Inhoudsopgave:
Bewegingsvoorinstellingen in Adobe Flash Creative Suite 5 nemen het concept van het hergebruiken van Flash-animatiegedrag op een nieuw niveau door u toe te staan een "momentopname" van het gedrag van een animatie te maken en sla het op als een handige preset die overal en op elk moment voor elk project kan worden toegepast. Net als bij Motie kopiëren en plakken, slaan Bewaarvoorinstellingen hun gedrag op, niet specifieke symbolen.
Bewegingsvoorinstellingen zijn met name handig als u de tijd hebt genomen om een bijzonder complexe animatiereeks te ontwerpen, zoals een stuiterende bal compleet met verzwakkers en verlies van traagheid, en deze later in een ander project wilt gebruiken. U kunt het deelvenster Bewegingsvoorinstellingen gebruiken om bewegingsvoorinstellingen op te slaan, te beheren en toe te passen.
Bewegingsvoorinstellingen worden opgeslagen in de toepassing, niet in het projectbestand, zodat u vanuit elk project toegang hebt tot al uw gemaakte voorinstellingen.
Een Flash CS5-bewegingsvoorinstelling maken
Ga als volgt te werk om een Motion Preset te maken:
-
Open het deel Geprogrammeerde beweging-instellingen door Venster → Bewegingsvoorinstellingen te kiezen.
-
Selecteer op uw tijdlijn de Motion Tween-reeks die u wilt opslaan als een voorinstelling.
U kunt over het algemeen de volledige reeks selecteren door er eenmaal rechtstreeks op te klikken in het deelvenster Tijdlijn.
-
Klik in de linkerbenedenhoek van de bewegingsvoorinstellingen op het pictogram Selectie opslaan als voorinstelling.
-
Wanneer het dialoogvenster Voorinstelling opslaan als wordt weergegeven, voert u een vooringestelde naam in het tekstveld in en klikt u vervolgens op OK.
De nieuwe preset verschijnt in uw paneel met Motion Presets.
Een Flash CS5-bewegingsvoorinstelling toepassen
Nadat u een bewegingsvoorinstelling hebt gemaakt, kunt u het animatiegedrag dat in die voorinstelling is opgeslagen toepassen op alle symbolen op het werkgebied.

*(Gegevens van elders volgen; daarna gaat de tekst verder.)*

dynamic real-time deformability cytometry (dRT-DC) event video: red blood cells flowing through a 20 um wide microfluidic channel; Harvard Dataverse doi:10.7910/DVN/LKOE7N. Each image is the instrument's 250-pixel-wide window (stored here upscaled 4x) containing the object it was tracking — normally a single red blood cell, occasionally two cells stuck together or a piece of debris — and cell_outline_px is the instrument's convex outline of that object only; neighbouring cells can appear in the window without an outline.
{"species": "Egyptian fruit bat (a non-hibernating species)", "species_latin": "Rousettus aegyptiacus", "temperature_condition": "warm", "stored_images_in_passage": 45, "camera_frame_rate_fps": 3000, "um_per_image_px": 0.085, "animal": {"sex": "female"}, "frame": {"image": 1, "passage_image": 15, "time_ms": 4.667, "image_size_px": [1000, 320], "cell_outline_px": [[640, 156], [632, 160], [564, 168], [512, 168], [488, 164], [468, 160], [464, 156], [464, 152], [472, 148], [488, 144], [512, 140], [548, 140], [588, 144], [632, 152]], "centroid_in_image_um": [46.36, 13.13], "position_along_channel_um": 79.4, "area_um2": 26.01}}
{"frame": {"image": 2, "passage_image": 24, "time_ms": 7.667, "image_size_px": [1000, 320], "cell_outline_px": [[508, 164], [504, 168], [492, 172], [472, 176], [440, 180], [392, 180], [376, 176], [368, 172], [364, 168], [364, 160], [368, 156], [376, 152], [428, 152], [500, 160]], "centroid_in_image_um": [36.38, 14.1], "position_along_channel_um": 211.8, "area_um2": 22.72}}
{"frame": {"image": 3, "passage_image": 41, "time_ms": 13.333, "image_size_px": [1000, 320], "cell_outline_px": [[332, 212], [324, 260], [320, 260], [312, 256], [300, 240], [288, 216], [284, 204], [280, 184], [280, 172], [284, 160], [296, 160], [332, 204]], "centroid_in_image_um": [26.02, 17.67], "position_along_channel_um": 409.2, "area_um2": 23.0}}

Ga als volgt te werk om een bewegingsvoorinstelling toe te passen:
-
Klik om in de tijdlijn een laag te selecteren met een symboolinstantie waarvoor u een bewegingsvoorinstelling wilt toepassen.
Zorg voor het beste resultaat dat de laag geen andere animatie bevat en dat deze een enkel exemplaar van een symbool bevat.
-
Als het paneel Bewegingsvoorinstellingen nog niet zichtbaar is in uw werkruimte, opent u het venster door Venster → Bewegingsvoorinstellingen te kiezen.
-
Zoek de bewegingsvoorinstelling die u wilt toepassen.
Als u geen van uw eigen presets hebt, kunt u kiezen uit een aantal vooraf gedefinieerde presets in de map Default Presets.
-
Klik om de voorinstelling die u wilt toepassen te selecteren en klik op de knop Toepassen rechtsonder in het deelvenster Bewegingsvoorinstellingen.
Uw geselecteerde laag en symbool hebben nu een nieuwe animatie toegepast.
-
Druk op Enter (Windows) of Return (Mac) om een voorbeeld van de animatie op de tijdlijn te bekijken.
Hoewel u een bestaande symboolinstantie op het werkvlak met bewegingsvoorinstellingen moet targeten, als u probeert een bewegingsvoorinstelling toe te passen op niet-symboolgrafieken, converteert Flash de geselecteerde afbeeldingen onmiddellijk naar een symbool.